In Congress, Anakpawis Rep. Rafael Mariano has consistently pushed for the repeal of the Oil Deregulation Law. Progressive lawmakers also proposed the reduction, removal or suspension of VAT on oil products as an immediate government response to lower prices of oil products.
Deregulation to blame
CAOPI said the retroactive increases defeated the purpose of the price freeze implemented by the oil firms, which was supposedly done in the spirit of sacrifice and sharing the burden amid a calamity.
“As it turned out, the price freeze was just meant to temper public outrage over the shameless greed displayed by oil firms after hiking petroleum prices during the height of the flooding and devastation brought by the monsoon rains. In the end, oil firms simply could not moderate their greed, ” said CAOPI.
What’s worse, the group pointed out, is that oil companies can very well absorb the impact of the price freeze without incurring financial losses as they claimed because petroleum products are overpriced internationally and domestically.
“Under the oil deregulation law, oil companies can suspend price hikes, lift price freezes and adjust prices at whim. This underscores the fallacy that oil firms are simply reflecting global price movement,” it said.
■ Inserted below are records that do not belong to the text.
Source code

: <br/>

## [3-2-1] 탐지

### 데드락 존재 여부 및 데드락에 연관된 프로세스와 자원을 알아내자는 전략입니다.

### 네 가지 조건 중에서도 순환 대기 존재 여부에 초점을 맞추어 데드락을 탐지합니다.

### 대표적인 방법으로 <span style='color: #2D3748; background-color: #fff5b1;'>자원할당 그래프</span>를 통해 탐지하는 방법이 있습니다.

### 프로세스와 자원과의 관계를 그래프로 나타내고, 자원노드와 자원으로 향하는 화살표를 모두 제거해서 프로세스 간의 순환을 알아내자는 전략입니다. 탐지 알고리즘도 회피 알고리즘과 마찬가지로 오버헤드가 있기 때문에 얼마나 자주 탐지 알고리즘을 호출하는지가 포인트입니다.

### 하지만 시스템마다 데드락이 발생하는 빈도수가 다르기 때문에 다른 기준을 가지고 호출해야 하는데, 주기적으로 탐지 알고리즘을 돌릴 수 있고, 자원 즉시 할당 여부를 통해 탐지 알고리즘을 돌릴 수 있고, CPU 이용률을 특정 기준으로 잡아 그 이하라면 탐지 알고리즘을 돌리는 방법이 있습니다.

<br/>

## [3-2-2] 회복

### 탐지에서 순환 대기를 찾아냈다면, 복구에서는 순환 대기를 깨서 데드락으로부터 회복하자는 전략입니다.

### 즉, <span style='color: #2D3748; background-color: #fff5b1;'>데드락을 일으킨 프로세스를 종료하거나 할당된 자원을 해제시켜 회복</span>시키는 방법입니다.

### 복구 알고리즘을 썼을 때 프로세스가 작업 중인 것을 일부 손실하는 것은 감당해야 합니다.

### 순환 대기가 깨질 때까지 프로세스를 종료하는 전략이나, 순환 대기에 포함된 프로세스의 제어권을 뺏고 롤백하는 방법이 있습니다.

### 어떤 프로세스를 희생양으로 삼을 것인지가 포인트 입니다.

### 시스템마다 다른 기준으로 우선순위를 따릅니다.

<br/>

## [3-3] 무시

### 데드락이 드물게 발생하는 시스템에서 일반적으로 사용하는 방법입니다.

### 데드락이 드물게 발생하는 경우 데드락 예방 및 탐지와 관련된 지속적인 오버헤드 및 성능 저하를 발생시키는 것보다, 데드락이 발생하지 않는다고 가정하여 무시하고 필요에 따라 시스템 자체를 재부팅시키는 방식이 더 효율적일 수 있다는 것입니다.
The group renewed its demand for Congress to repeal the Oil Deregulation Law so that government can more effectively intervene in setting the prices of petroleum products and deal with the abuses of the oil companies, not only during times of calamities but on a regular basis.
Reduce oil taxes
Bayan Muna Representative Teddy Casiño, in the meantime, is calling on the government to mitigate the price shock by reducing the value added tax on oil from 12 percent to six percent.
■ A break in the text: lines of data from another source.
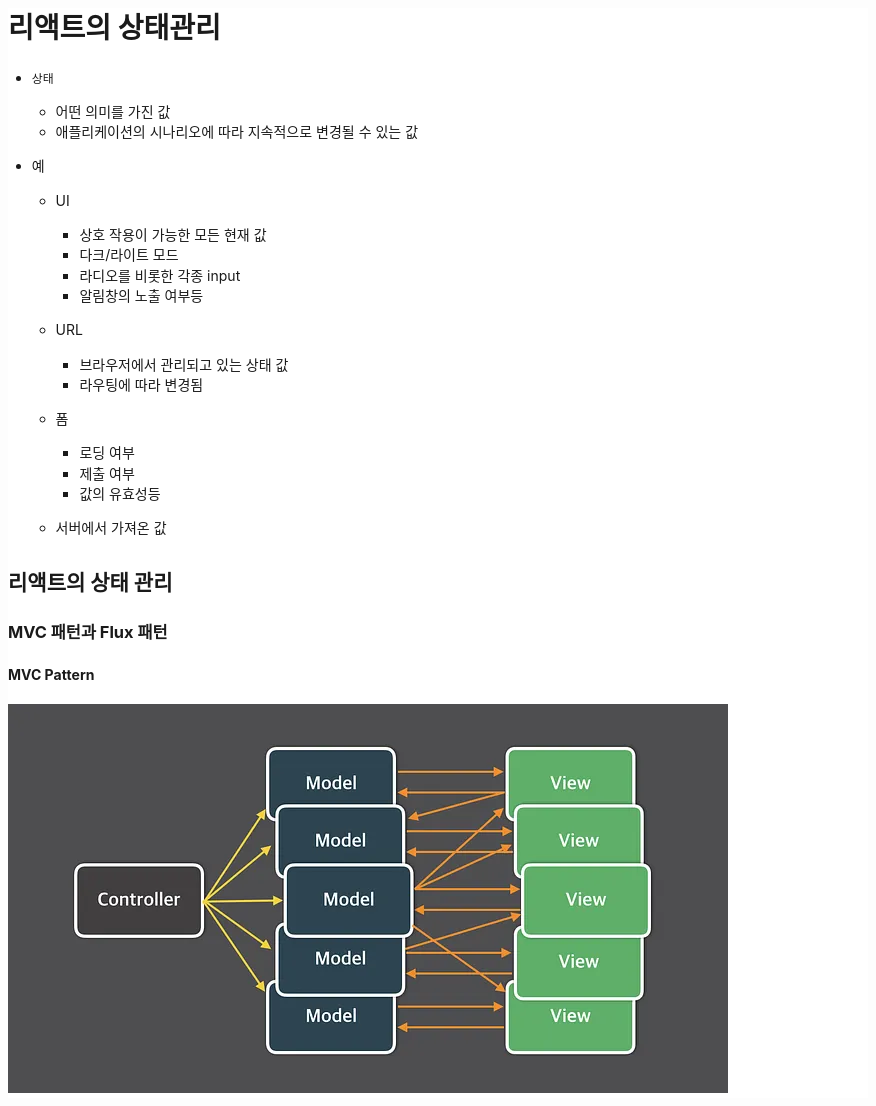 # 리액트의 상태관리

- `상태`
  - 어떤 의미를 가진 값
  - 애플리케이션의 시나리오에 따라 지속적으로 변경될 수 있는 값

- 예
  - UI
    - 상호 작용이 가능한 모든 현재 값
    - 다크/라이트 모드
    - 라디오를 비롯한 각종 input
    - 알림창의 노출 여부등

  - URL
    - 브라우저에서 관리되고 있는 상태 값
    - 라우팅에 따라 변경됨

  - 폼
    - 로딩 여부
    - 제출 여부
    - 값의 유효성등

  - 서버에서 가져온 값 

## 리액트의 상태 관리

### MVC 패턴과 Flux 패턴

#### MVC Pattern

![MVC Pattern](./src/mvc_pattern.webp)
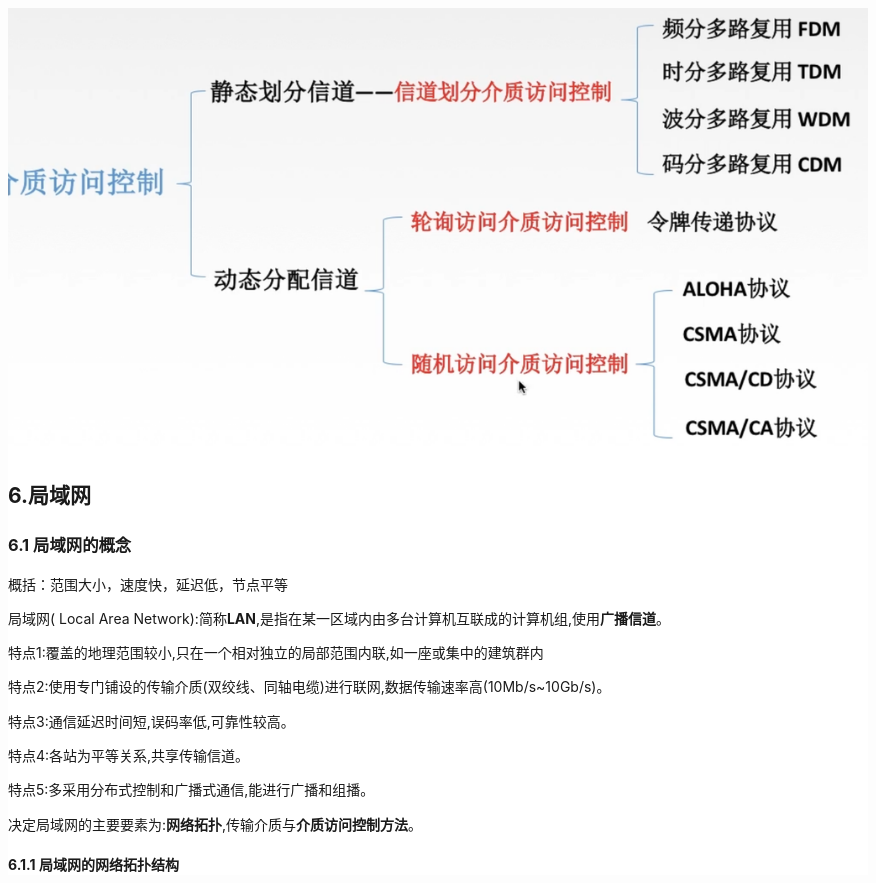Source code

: ![image-20201002170742095](计算机网络.assets/image-20201002170742095.png)

## 6.局域网

### 6.1 局域网的概念

概括：范围大小，速度快，延迟低，节点平等

局域网( Local Area Network):简称**LAN**,是指在某一区域内由多台计算机互联成的计算机组,使用**广播信道**。

特点1:覆盖的地理范围较小,只在一个相对独立的局部范围内联,如一座或集中的建筑群内

特点2:使用专门铺设的传输介质(双绞线、同轴电缆)进行联网,数据传输速率高(10Mb/s~10Gb/s)。

特点3:通信延迟时间短,误码率低,可靠性较高。

特点4:各站为平等关系,共享传输信道。

特点5:多采用分布式控制和广播式通信,能进行广播和组播。

决定局域网的主要要素为:**网络拓扑**,传输介质与**介质访问控制方法**。

#### 6.1.1 局域网的网络拓扑结构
“Even if the industry is deregulated, the government can do something to mitigate prices by reducing the taxes on oil, specifically the VAT, just like they do in other countries that have lower VAT rates for basic utilities and products,” Casiño said.
He called the oil companies “cruel” because people in Luzon are still recovering from the other week’s massive flood “and all oil companies are thinking of is how to jack up their profits.”
The lawmaker called on Malacañang and the House leadership to immediately approve measures removing or reducing the value added tax (VAT) on oil in order to prevent government from collecting windfall VAT revenues.
“The P3 planned increase by oil companies plus the preceding increases in the price of oil supposedly due to higher oil prices abroad will result in unfair and immoral windfall VAT revenues unless we remove or reduce the tax,” he said.
The government collects additional revenues from the VAT from unplanned increases in the prices of goods and services subject to VAT. Casiño said the VAT windfall is “an added misery to Filipinos already subject to artificially high prices of power and oil.”
“I am also calling on Malacañang and the House leadership to approve House Bill 6416, which aims to cut VAT rates by half in the prices of oil, power and water,” he added.
Casiño’s bill aims to reduce VAT to six percent for electricity, water services, and oil and petroleum products, in order to provide immediate relief to consumers and the domestic economy. The 50 percent reduction of the VAT rate will bring down prices of oil products by as much three (3) pesos per liter, electricity rates by at least 38 centavos per kilowatt hour (kWh) for lifeline electricity users and at least 50 pesos in the bills of residential water users.